26 June 2014
By 2030, a third of the world's population will still be cooking with traditional fuel.
Tree Aid under a Creative Commons Licence
By 2030, as many as 900 million people will still have no electricity.
Three billion will still be cooking with traditional fuel. More than 30 million will have died due to smoke-related diseases. And many more will be consigned to poverty due to their lack of access to energy.
The campaign group launches as the UN Secretary General’s Sustainable Energy for All initiative (SE4ALL) is pursuing the goal of universal energy access by 2030.
Energy is a vital tool for improving the lives of people in the Majority World. It can save time and improve health at home; help people earn a living and work their way out of poverty; and power community services, from schools and clinics to street lighting and libraries, says the report.
Rosa is from Kenya. In a photograph in the report, she is sitting on the soil, blowing fire and arranging the firewood to keep the flames burning as she cooks in a coal-black pot.
‘For me getting energy for cooking and lighting is a daily worry. I cook for my family only once a day in the evening. The fire provides the light for cooking and eating a meal with my children. After eating is bedtime,’ she explains..

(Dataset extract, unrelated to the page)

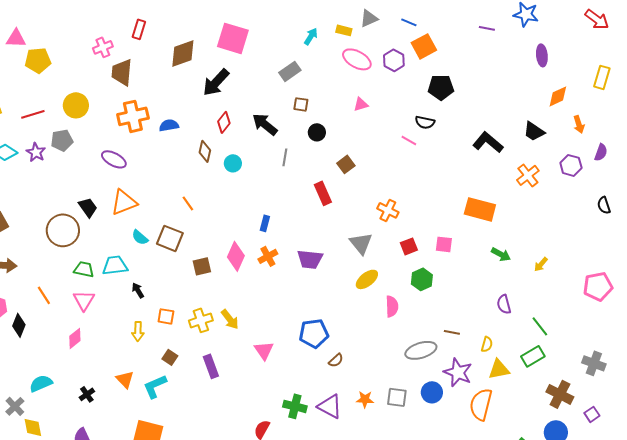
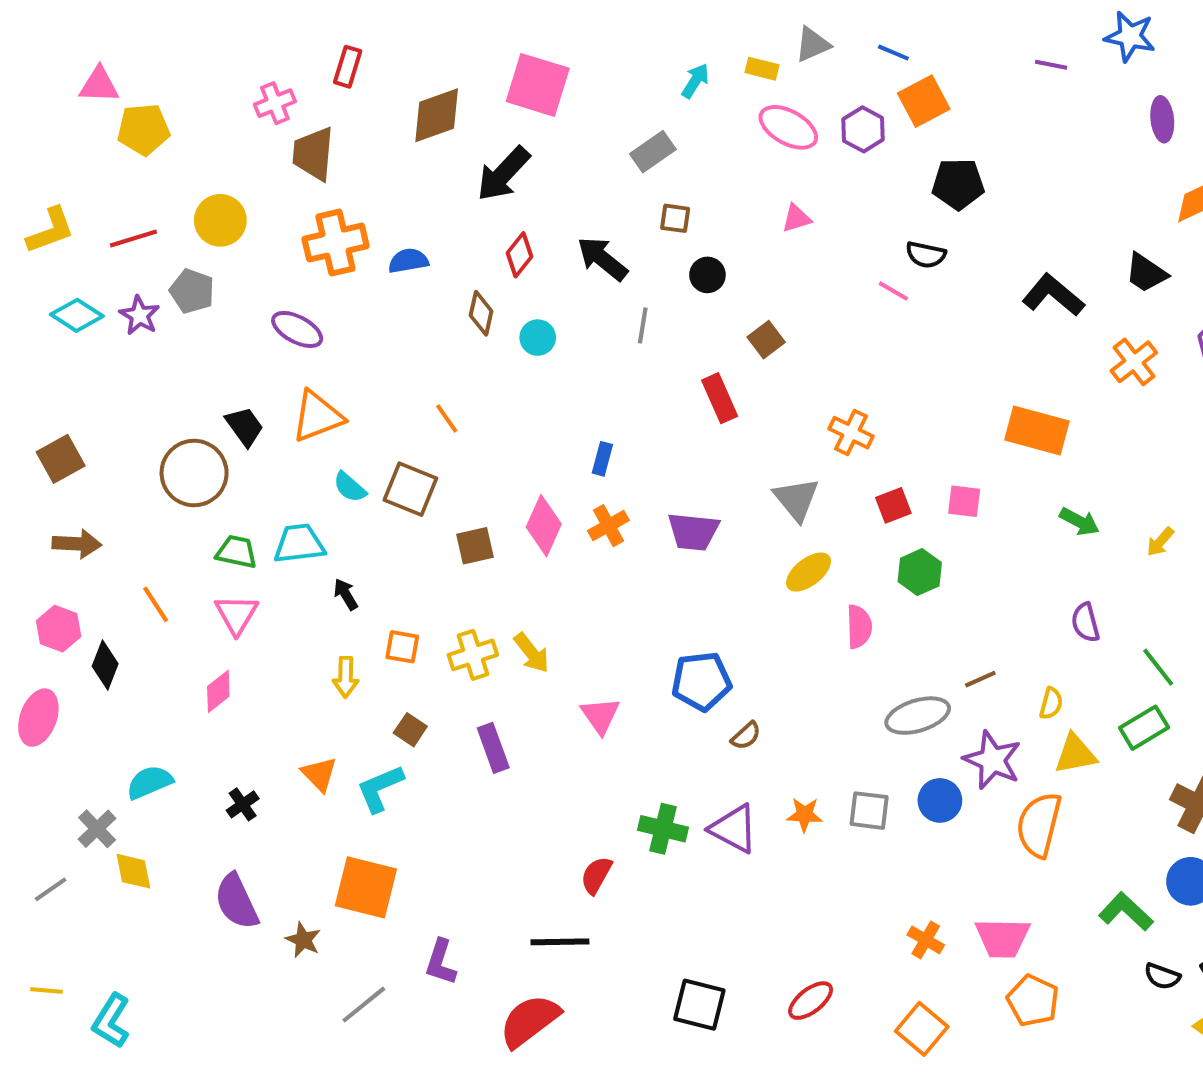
gray pentagon: (62, 140) -> (192, 291), turned 30
brown line: (452, 332) -> (980, 679), turned -35

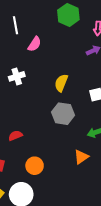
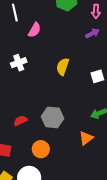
gray hexagon: (63, 114) -> (53, 117), moved

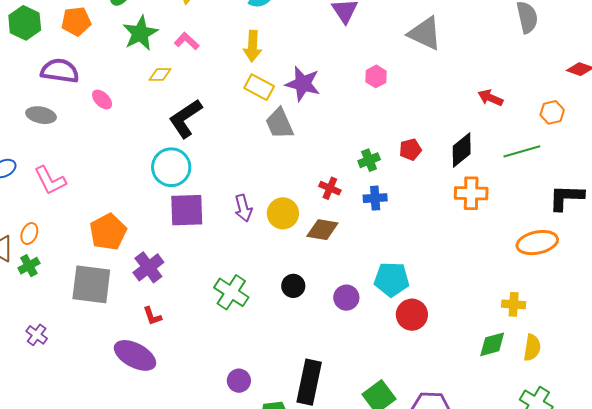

Rosa’s story reminds me of similar cases here in the Philippines. In the village of South Upi, in Mindanao, for example there is no electrical power. Women in this isolated village – accessible only by a 45-minute motorcycle ride on a path filled with potholes and pools of mud – continue to use firewood for cooking and candles for light. They are unable to do much productive work after sunset.
Practical Action, wants to create a global movement for change on this issue. ‘Business as usual’ approaches, will not end energy poverty by 2030, campaigners argue.
Achieving universal energy access by 2030 is central to the [UN’s] SE4ALL initiative and is likely to be a key pillar of the post-2015 development agenda. But, the report warns: ‘To date, donors, multilateral institutions and developing-country governments continue to focus most of their attention not on what is needed to achieve this aim, but on what has always been done, which has not worked for the poor. If large-scale infrastructure investments continue to dominate the access discourse, boosting power supplies to cities and industry, then universal energy access will remain as distant a prospect as it was decades ago.’
The report also points out how lack of energy aggravates inequality.
‘Women, in particular, spend many hours in drudgery, gathering fuel, cooking over inefficient stoves and cleaning soot-laden pots, clothes, walls and ceilings. Studies in various countries suggest women and often children spend two to eight hours per day collecting wood. There are also wide seasonal variations affecting the availability and choice of fuel types,’.
Energy is important for most areas of activity – including farming, healthcare and education.
‘Agriculture is one of the most significant contributors to the ability of poor people to earn a living and is one of the areas where energy can have the greatest impact in terms of improving existing earnings,’ the report explains..
Without energy, medical services in poor villages are forced to close after sunset and inadequate lighting makes it dangerous to perform operations. A lack of refrigeration means medicines are not stored according to guidelines.
Schools around the world increasingly rely on computers and internet access, but some schools are still unable to even turn the lights on.
‘Today more than ever, it is not feasible, affordable or desirable to connect many rural populations to centralized grids that are slow to deploy, prohibitively expensive, often unreliable, provide minimal long-term employment, and are mostly dependent on fossil fuels,’ says the report. .
To achieve universal energy access by 2030, a new energy narrative is needed that recognizes the reality of energy poverty on the ground and the full range of services that poor people want, need, and have a right to.
This new narrative needs to ‘encourage the development of healthier energy ecosystems that value all technologies, finance and actors required to bring energy to all people’,
Indeed, energy poverty is a pressing problem. One can only hope that governments and energy companies around the world step up and think about people, not just profit margins.